WHAT IS EXPECTED
Look through the lines below and extract any with the word "gradle".

THE RECORDS
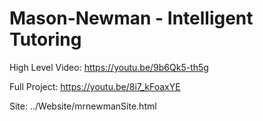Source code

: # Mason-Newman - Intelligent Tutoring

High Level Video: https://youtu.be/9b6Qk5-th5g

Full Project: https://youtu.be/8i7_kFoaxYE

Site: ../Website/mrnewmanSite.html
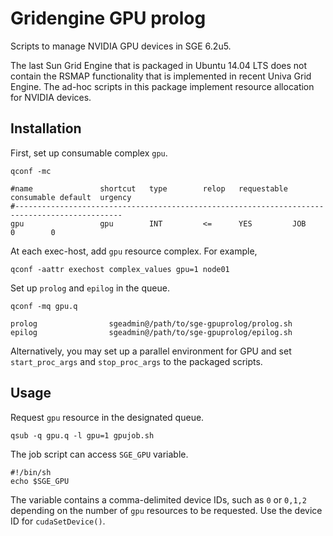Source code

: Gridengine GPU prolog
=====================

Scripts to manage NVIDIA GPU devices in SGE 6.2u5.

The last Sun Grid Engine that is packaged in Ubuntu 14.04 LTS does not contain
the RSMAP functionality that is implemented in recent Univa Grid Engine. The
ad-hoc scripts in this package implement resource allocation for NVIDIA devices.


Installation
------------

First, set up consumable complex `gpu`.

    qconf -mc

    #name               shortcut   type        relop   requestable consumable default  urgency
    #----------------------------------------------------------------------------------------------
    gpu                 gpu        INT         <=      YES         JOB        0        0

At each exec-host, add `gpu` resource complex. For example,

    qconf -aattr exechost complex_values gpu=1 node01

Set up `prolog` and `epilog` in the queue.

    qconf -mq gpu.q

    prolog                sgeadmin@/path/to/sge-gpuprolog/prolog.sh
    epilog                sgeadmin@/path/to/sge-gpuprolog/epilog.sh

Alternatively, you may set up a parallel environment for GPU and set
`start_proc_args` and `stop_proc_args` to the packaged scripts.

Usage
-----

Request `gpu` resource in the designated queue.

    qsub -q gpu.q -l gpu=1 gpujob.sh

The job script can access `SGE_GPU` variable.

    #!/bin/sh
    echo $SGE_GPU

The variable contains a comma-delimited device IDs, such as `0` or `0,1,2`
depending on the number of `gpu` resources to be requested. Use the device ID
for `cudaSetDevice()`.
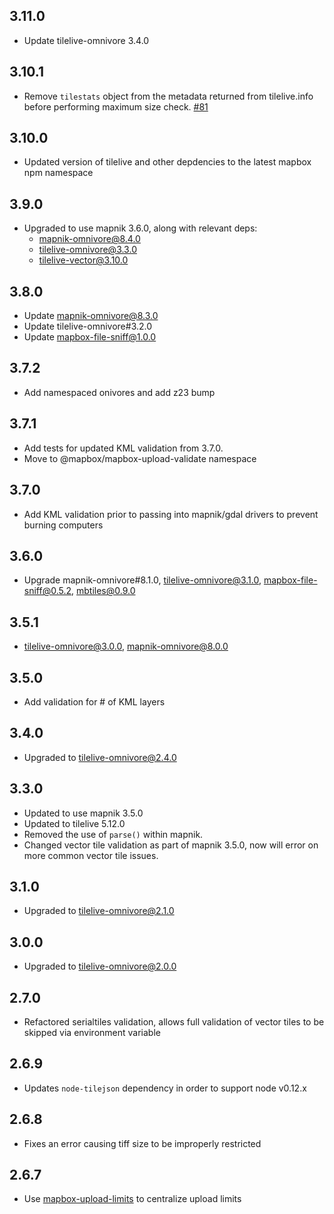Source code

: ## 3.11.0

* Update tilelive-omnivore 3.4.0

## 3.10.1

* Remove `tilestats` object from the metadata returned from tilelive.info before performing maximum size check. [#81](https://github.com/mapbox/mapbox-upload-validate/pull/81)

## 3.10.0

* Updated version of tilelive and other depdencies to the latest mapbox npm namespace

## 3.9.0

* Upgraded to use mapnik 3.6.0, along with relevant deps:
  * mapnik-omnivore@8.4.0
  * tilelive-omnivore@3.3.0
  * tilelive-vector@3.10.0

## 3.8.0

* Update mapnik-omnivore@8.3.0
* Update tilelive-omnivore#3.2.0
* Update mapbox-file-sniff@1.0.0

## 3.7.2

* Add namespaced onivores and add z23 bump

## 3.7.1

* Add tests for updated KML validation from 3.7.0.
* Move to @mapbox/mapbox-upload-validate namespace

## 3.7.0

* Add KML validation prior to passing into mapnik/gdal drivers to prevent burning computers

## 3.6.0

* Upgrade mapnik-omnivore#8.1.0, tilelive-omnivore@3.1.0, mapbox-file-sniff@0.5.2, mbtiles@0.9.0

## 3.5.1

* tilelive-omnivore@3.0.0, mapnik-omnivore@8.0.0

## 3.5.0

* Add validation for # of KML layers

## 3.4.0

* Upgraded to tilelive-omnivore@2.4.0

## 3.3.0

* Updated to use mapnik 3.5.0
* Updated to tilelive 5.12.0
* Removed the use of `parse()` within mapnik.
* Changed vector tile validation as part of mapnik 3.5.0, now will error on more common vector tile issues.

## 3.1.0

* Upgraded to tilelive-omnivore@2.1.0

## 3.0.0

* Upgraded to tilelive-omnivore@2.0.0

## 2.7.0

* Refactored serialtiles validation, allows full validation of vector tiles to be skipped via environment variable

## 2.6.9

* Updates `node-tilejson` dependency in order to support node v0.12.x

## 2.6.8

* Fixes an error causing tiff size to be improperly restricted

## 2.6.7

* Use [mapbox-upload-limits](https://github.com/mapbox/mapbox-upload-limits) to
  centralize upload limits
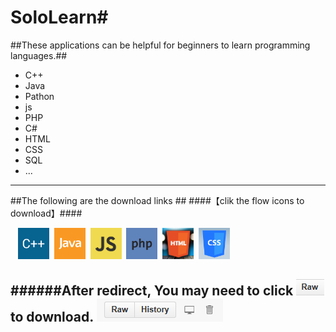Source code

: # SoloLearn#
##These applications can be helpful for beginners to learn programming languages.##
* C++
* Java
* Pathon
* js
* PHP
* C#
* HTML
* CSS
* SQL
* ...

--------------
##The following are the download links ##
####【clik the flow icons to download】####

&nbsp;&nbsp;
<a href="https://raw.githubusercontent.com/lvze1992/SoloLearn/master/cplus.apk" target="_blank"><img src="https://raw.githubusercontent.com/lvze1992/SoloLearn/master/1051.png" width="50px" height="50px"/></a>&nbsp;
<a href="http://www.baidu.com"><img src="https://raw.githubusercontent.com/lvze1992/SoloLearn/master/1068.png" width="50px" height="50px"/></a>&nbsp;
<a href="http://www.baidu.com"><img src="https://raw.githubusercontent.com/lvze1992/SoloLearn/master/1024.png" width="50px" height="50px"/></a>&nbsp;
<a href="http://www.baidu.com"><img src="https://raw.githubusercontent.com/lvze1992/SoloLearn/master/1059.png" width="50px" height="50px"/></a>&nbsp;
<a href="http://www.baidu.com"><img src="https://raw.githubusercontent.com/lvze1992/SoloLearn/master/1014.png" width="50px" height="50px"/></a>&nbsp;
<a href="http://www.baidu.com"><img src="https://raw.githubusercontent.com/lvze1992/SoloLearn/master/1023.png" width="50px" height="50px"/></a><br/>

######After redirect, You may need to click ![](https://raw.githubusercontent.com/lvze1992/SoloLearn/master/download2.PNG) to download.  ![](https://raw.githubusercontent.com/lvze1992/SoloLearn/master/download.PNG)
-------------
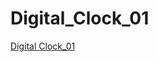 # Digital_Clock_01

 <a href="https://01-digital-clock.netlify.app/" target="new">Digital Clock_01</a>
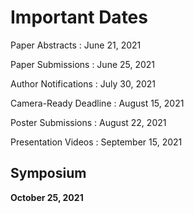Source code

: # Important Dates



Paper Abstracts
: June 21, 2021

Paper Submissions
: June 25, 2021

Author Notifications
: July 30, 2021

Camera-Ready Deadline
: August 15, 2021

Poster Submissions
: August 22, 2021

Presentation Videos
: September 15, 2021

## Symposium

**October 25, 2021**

--

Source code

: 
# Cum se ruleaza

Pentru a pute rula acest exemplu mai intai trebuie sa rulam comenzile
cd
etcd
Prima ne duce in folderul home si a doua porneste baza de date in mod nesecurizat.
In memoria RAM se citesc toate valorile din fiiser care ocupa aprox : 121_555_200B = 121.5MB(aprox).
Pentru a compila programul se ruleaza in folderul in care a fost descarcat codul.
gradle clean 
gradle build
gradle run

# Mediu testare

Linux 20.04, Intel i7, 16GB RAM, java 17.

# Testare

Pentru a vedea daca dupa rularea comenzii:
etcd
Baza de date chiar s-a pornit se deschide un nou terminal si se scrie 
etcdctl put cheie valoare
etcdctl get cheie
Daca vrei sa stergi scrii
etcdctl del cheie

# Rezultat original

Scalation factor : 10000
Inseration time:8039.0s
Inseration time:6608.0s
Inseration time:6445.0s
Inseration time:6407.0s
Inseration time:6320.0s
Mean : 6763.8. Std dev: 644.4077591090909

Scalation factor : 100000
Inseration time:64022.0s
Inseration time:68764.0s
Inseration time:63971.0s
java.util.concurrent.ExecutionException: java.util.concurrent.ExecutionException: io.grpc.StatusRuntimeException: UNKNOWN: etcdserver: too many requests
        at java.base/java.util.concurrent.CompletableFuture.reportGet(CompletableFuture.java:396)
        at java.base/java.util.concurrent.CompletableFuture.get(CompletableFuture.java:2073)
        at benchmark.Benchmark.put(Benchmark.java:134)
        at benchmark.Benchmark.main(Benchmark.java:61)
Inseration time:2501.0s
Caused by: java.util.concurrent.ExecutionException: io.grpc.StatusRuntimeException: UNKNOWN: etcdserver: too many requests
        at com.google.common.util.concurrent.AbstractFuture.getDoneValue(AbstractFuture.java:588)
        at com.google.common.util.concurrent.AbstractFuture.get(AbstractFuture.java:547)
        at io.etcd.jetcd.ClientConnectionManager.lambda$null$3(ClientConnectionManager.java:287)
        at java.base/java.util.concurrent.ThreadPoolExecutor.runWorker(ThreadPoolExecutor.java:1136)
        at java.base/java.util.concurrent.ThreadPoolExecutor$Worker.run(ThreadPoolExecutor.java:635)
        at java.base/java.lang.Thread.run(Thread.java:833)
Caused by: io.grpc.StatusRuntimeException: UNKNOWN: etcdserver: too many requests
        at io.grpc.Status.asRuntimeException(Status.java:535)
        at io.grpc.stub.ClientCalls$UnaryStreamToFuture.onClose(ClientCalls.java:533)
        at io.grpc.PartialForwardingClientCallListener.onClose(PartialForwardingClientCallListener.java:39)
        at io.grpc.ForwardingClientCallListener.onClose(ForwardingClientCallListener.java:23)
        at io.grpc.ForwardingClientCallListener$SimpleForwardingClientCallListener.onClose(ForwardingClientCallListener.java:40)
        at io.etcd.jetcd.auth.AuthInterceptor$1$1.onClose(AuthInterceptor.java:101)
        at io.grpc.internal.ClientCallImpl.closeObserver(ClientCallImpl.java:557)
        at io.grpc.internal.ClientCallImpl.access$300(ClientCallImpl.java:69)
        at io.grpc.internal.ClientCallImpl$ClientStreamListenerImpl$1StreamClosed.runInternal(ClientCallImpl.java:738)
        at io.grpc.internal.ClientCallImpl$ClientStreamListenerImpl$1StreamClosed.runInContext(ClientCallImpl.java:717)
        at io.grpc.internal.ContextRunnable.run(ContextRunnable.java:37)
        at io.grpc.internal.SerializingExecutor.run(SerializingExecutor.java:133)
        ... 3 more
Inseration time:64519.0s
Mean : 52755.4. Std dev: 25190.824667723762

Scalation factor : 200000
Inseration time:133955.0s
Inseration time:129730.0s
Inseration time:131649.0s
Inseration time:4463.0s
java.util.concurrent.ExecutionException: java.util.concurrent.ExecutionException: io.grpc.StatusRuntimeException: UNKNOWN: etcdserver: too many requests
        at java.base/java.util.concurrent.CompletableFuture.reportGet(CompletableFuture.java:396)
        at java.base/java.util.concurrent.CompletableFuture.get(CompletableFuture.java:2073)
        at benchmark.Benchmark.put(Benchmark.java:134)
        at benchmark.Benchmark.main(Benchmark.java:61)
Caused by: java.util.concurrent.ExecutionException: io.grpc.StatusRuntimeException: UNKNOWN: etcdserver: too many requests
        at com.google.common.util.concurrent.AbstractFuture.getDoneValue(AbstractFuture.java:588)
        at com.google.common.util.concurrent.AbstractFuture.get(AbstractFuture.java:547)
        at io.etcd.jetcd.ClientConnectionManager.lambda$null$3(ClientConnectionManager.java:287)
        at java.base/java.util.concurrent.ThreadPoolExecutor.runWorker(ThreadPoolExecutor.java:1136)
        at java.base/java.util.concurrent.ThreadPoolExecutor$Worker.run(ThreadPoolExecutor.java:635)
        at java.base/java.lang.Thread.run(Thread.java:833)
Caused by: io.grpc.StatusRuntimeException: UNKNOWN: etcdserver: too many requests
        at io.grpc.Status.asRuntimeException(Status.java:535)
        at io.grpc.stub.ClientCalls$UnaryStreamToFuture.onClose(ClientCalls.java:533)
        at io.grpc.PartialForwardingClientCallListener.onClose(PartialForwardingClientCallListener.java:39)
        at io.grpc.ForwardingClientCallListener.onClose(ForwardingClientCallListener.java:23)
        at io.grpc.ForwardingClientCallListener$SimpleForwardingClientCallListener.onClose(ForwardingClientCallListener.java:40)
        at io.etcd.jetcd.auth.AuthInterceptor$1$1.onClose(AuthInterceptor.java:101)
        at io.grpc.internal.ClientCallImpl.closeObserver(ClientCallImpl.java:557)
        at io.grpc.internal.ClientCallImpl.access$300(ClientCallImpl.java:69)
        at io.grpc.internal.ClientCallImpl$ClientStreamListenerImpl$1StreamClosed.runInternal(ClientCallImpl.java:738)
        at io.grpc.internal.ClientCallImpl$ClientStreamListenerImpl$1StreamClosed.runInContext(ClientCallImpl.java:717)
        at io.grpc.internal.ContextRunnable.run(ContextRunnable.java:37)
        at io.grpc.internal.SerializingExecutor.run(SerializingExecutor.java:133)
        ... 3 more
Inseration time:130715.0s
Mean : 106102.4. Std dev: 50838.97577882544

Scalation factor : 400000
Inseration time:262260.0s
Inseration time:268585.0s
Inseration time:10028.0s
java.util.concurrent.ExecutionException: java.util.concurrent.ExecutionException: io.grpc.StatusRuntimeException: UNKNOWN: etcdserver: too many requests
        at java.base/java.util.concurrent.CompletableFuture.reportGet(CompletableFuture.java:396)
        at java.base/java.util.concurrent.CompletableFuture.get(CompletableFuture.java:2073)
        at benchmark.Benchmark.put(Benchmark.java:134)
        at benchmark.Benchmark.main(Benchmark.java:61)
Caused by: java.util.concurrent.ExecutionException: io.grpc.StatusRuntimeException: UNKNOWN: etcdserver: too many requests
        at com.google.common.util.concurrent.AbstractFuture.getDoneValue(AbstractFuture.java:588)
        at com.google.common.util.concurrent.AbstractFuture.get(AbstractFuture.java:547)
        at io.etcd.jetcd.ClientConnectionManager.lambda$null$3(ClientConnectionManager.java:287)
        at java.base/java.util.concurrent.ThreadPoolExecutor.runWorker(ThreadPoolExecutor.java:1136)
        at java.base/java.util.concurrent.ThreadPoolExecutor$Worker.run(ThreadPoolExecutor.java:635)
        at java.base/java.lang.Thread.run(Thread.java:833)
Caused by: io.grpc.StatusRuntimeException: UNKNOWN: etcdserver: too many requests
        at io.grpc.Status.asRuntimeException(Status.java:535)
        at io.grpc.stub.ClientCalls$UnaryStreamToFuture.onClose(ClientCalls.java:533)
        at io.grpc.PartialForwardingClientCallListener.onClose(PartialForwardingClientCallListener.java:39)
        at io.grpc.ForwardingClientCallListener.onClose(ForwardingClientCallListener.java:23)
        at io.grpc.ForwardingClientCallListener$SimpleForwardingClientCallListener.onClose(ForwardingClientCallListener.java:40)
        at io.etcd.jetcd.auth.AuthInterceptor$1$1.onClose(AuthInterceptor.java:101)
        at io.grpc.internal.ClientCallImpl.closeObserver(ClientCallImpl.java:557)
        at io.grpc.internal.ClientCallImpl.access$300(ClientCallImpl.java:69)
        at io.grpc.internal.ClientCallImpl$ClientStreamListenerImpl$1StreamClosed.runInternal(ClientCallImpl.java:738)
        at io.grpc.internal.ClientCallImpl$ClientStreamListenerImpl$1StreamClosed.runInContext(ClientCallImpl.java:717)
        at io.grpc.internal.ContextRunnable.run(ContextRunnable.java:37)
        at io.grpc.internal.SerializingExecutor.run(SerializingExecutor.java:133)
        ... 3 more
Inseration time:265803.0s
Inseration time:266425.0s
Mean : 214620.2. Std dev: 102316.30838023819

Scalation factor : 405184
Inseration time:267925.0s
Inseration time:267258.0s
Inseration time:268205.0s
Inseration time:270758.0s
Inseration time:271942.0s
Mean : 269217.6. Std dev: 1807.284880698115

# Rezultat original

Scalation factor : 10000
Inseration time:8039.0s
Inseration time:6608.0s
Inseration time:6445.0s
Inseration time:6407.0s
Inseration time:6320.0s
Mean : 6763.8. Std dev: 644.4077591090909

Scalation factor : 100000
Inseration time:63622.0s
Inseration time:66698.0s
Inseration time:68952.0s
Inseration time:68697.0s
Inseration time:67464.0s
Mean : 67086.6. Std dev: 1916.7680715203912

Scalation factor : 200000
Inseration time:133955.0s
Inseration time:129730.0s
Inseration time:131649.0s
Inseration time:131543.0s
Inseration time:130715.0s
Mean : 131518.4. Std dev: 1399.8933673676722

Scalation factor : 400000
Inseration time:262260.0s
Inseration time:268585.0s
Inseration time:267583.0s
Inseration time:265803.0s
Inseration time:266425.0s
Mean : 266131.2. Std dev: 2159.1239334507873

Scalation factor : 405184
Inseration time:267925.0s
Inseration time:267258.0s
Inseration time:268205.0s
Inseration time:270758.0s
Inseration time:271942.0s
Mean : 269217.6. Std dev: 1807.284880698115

SOLUTION
gradle clean 
gradle build
gradle run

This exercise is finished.